The recurved, conical marginal teeth and extensively denticulate pterygoid of Maiothisavros suggest it was adapted to a predatory lifestyle involving holding prey items. The lack of serrations on the teeth implies effective prey-piercing. The reinforcement of the mandible from the dentary symphysis and expanded splenial would have improved its structural integrity and likely increased its bite force. Invertebrates with hard exoskeletons may have made up part of the animal's diet; in coeval acleistorhinid sauropsids with recurved teeth, arthropod cuticles have been found between the palatal teeth in some specimens.[8] Maiothisavros may have also consumed small vertebrates, many of which have been found as fossils in the Richards Spur site.[2]
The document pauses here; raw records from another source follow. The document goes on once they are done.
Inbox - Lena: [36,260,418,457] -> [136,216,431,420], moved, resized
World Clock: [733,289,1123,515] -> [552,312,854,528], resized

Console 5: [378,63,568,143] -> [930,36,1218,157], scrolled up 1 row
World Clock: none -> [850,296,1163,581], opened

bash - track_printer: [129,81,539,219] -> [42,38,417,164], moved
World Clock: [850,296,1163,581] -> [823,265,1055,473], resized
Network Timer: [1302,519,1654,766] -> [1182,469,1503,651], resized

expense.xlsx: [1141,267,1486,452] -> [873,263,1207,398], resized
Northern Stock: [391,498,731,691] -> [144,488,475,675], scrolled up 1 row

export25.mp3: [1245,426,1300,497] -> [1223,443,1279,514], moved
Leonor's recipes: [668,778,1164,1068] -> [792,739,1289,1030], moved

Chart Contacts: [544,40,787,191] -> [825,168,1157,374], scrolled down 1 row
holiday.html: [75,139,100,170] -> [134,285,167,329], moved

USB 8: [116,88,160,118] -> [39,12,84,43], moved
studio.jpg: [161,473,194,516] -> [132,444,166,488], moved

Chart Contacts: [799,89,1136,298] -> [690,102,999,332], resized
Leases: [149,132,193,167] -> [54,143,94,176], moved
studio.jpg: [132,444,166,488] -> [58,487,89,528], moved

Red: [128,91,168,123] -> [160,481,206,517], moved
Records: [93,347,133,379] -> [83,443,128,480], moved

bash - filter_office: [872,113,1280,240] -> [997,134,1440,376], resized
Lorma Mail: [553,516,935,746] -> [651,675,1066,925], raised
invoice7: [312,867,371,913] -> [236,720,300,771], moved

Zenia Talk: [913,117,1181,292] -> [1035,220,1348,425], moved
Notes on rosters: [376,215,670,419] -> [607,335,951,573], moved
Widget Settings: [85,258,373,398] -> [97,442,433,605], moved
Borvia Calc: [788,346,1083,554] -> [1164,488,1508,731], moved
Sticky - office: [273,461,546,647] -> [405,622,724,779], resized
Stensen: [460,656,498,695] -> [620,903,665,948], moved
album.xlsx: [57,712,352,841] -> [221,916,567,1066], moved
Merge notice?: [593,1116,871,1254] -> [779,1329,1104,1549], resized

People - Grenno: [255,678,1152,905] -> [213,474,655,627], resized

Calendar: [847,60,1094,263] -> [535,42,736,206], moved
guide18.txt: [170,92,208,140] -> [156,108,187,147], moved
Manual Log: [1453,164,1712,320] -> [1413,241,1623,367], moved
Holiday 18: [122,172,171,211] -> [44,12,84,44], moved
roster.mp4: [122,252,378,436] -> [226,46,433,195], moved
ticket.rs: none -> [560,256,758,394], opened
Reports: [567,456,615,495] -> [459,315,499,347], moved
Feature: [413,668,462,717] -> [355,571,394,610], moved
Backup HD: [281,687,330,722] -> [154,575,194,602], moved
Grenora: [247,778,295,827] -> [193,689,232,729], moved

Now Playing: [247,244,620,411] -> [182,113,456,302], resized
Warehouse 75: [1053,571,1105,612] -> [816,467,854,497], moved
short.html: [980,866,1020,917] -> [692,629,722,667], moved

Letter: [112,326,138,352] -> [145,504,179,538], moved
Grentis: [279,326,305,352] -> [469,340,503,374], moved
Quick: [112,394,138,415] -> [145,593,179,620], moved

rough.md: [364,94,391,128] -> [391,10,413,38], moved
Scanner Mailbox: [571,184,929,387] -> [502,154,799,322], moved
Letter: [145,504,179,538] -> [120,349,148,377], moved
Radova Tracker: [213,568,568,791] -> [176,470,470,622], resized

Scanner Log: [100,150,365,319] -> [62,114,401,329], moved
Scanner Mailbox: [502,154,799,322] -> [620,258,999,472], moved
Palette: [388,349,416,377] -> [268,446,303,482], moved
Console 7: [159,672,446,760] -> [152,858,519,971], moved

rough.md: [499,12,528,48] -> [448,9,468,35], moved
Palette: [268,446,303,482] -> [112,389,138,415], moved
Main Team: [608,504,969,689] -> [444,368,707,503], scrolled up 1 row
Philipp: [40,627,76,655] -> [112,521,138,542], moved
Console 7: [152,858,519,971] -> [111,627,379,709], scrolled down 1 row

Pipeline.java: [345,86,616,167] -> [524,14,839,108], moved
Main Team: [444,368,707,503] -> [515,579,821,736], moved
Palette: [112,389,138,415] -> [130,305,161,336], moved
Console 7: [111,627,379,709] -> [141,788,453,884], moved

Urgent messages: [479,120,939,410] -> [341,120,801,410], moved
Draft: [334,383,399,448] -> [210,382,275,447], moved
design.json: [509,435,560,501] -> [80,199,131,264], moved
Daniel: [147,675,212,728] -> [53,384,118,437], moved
The right dentary of the holotype preserves a significant pathology between teeth 8–10, with excess bone tissue covering the three sockets. The lateral bone surface in this region is rugose.[2]
Paleoenvironment
Maiothisavros is known from the Richards Spur locality, which dates to the Artinskian age of the early Permian period, around 289 to 286 million years ago.[2] This fossiliferous site represents a unique depositional environment, where limestone dated to the much older Ordovician period was uplifted such that it became vertically oriented. Subsequent water infiltration resulted in dissolution along the outcrops' bedding planes, creating a cave system of fissures during the Early Permian. Permian vertebrates were likely not regular inhabitants of the caves, so the diverse fossil vertebrate fauna preserved therein would have been transported there by a combination of other means. One proposed interpretation is that animals died outside the caves, but their remains were transported in by flowing water from heavy precipitation during monsoonal episodes. This may explain the presence of disarticulated specimens in the Richards Spur fissures, as the animals could have decomposed before their remains were transported into the caves. Alternatively, the caves may have acted as natural pitfall traps, where living animals fell in unintentionally and died inside. This hypothesis would explain the presence of articulated skeletons in the Richards Spur deposits.[9]
The Richards Spur locality is best known for the diversity of Early Permian vertebrate fossils preserved there, which includes amphibious temnospondyls, recumbirostrans, captorhinids, synapsids (mammal-line amniotes, including caseids, sphenacodontids, and varanopids), and sauropsids (reptile-line amniotes) like Maiothisavros and Orovenator. Other stem-reptiles include the 'parareptile' Microleter, the bolosaurid Bolosaurus grandis, the nyctiphruretid Abyssomedon, and the acleistorhinids Colobomycter, Delorhynchus, Klastomycter, and Feeserpeton.[9][1]